Data excerpts:
- - -

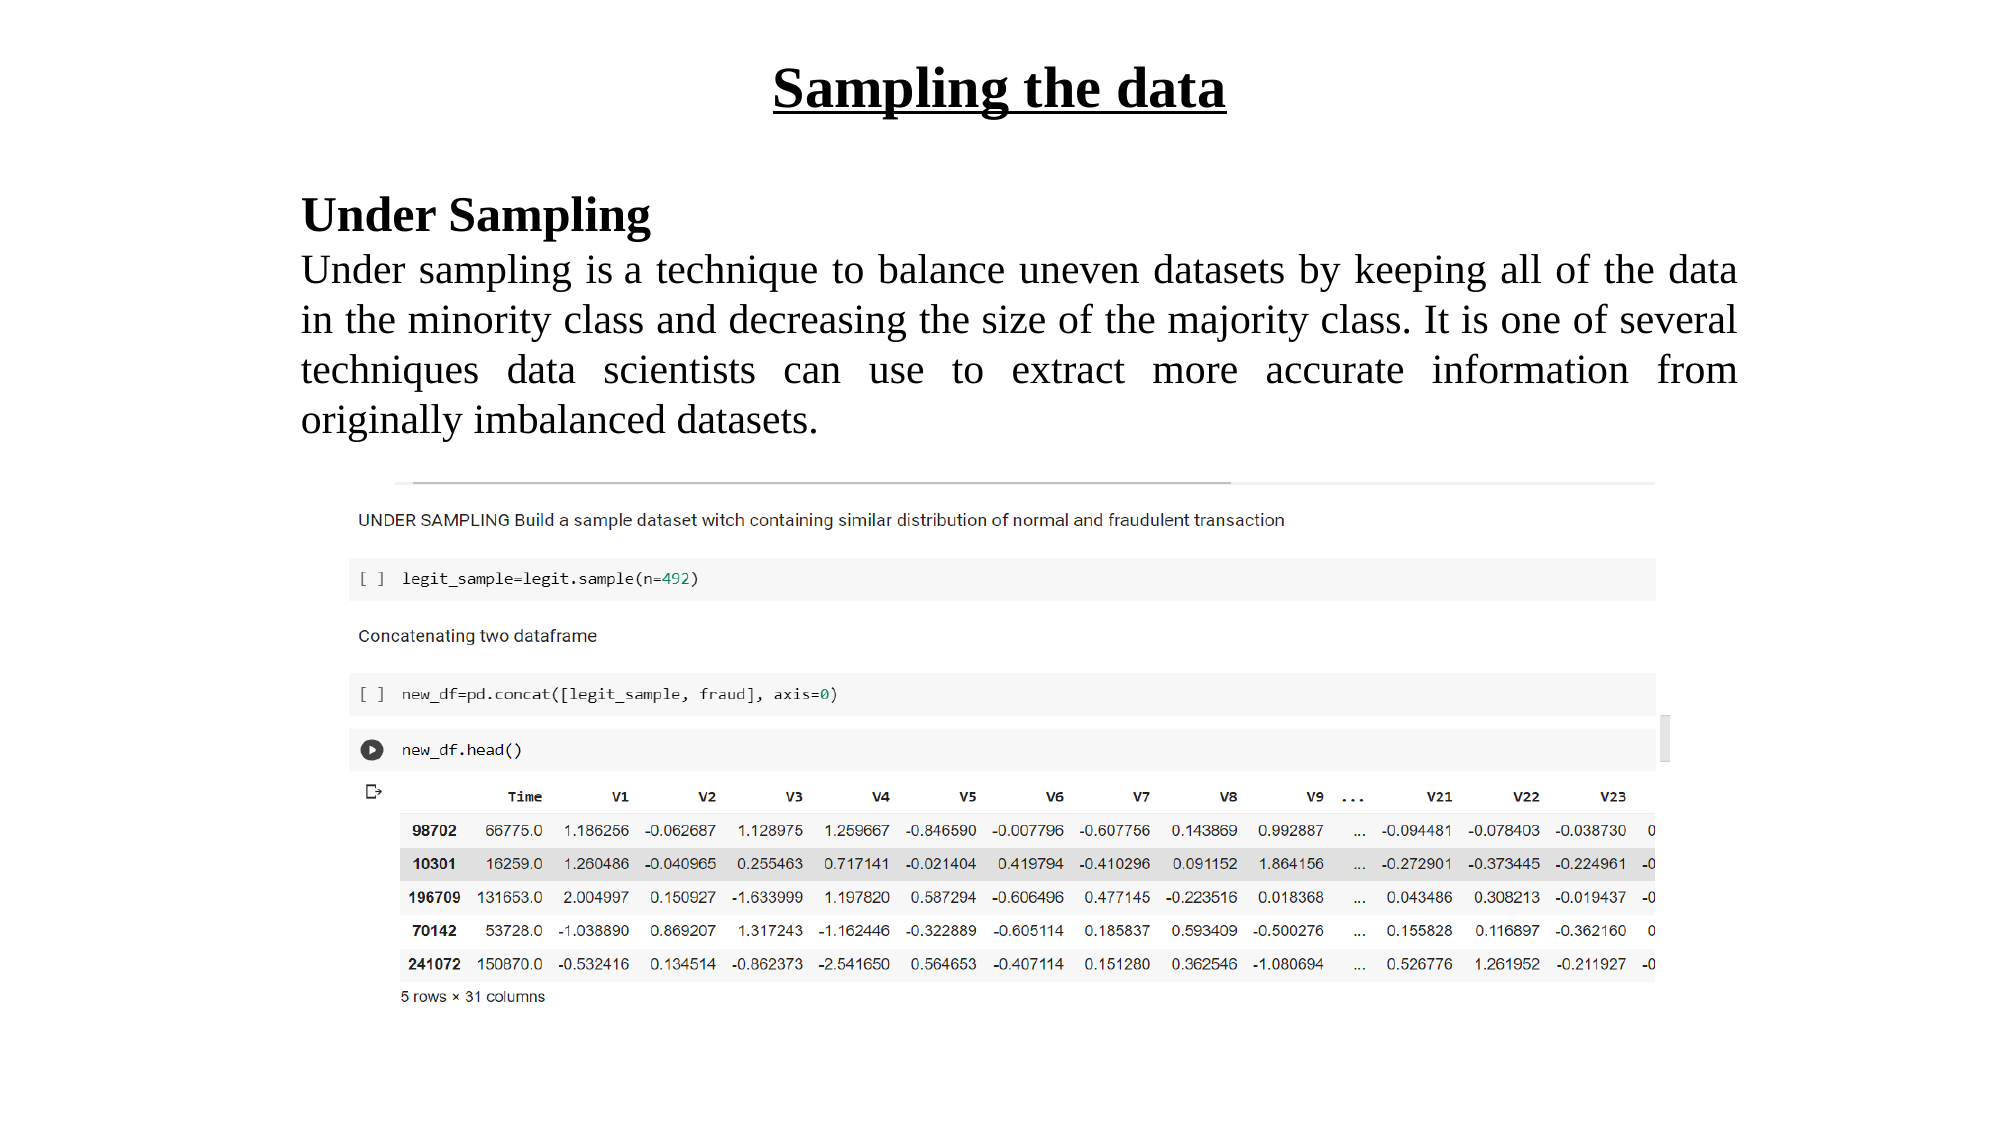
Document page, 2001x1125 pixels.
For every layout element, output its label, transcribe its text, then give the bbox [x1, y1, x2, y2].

text_box Sampling the data [511, 41, 1489, 127]
picture [329, 482, 1670, 1024]
text_box Under Sampling Under sampling is a technique to balance uneven datasets by keeping all of the data in the minority class and decreasing the size of the majority class. It is one of several techniques data scientists can use to extract more accurate information from originally imbalanced datasets. [286, 113, 1755, 499]
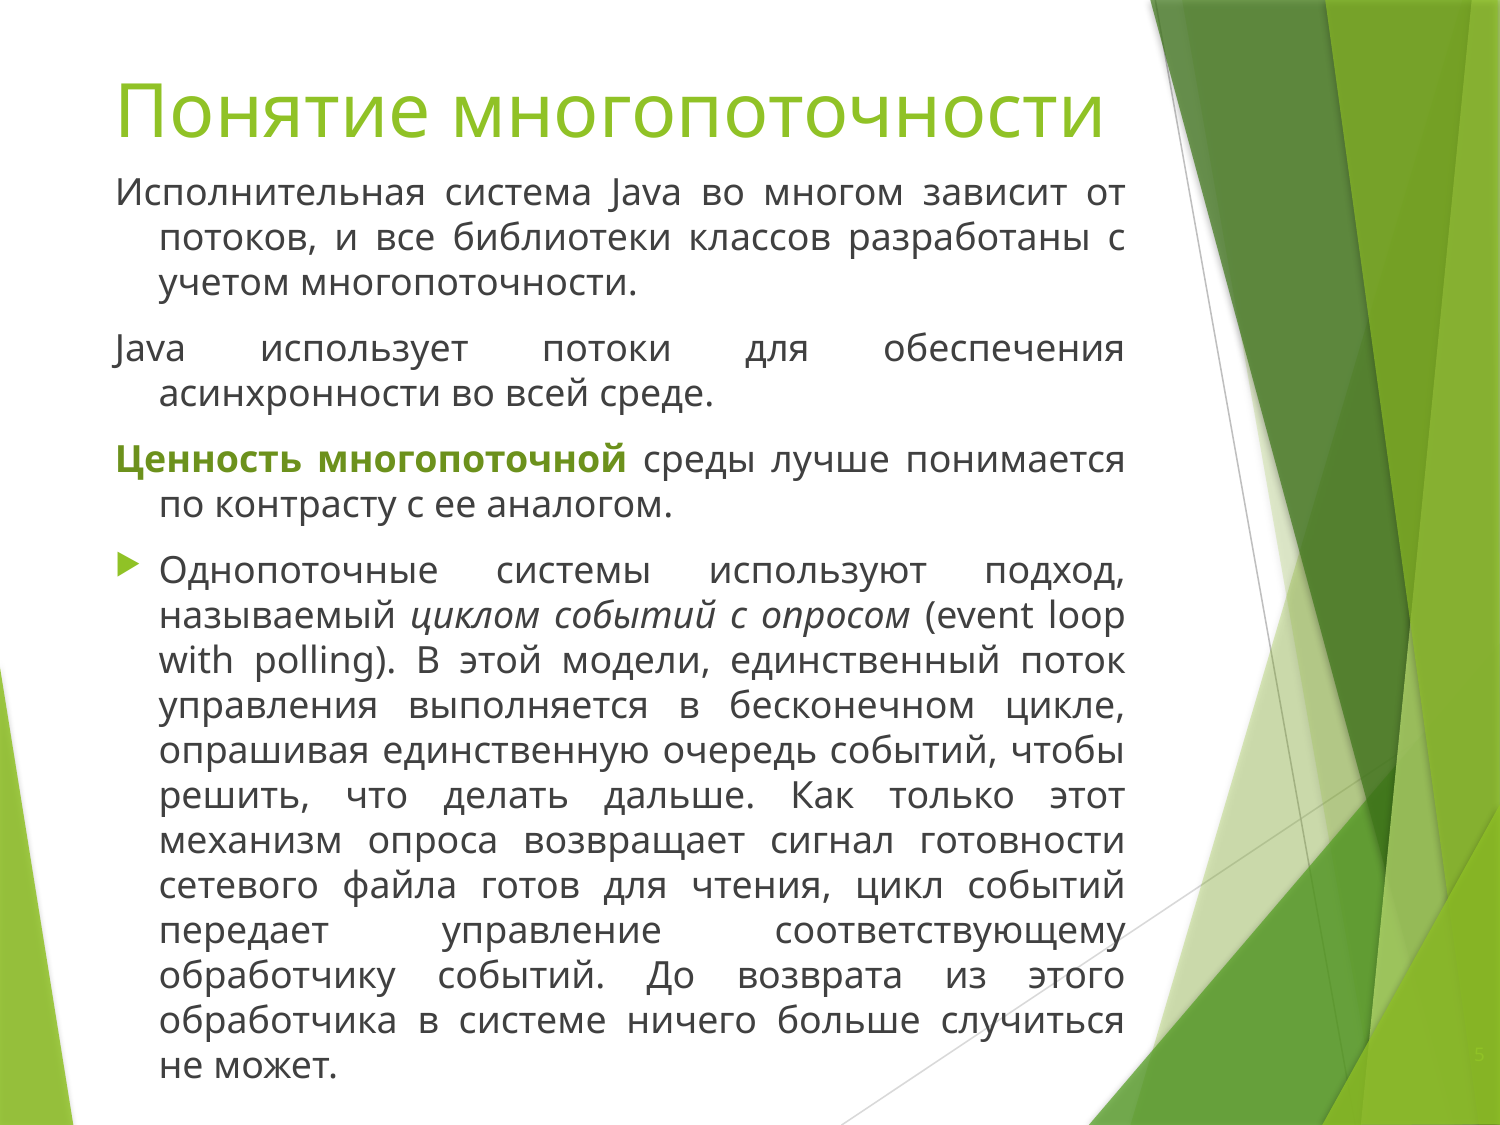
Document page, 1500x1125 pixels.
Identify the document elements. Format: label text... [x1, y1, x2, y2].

- - -

Exercise directions: Look for the word "pixels". Copy out every line of the data that has it.

Result below:
Document page, 2001x1125 pixels.
Document page, 1500x1125 pixels.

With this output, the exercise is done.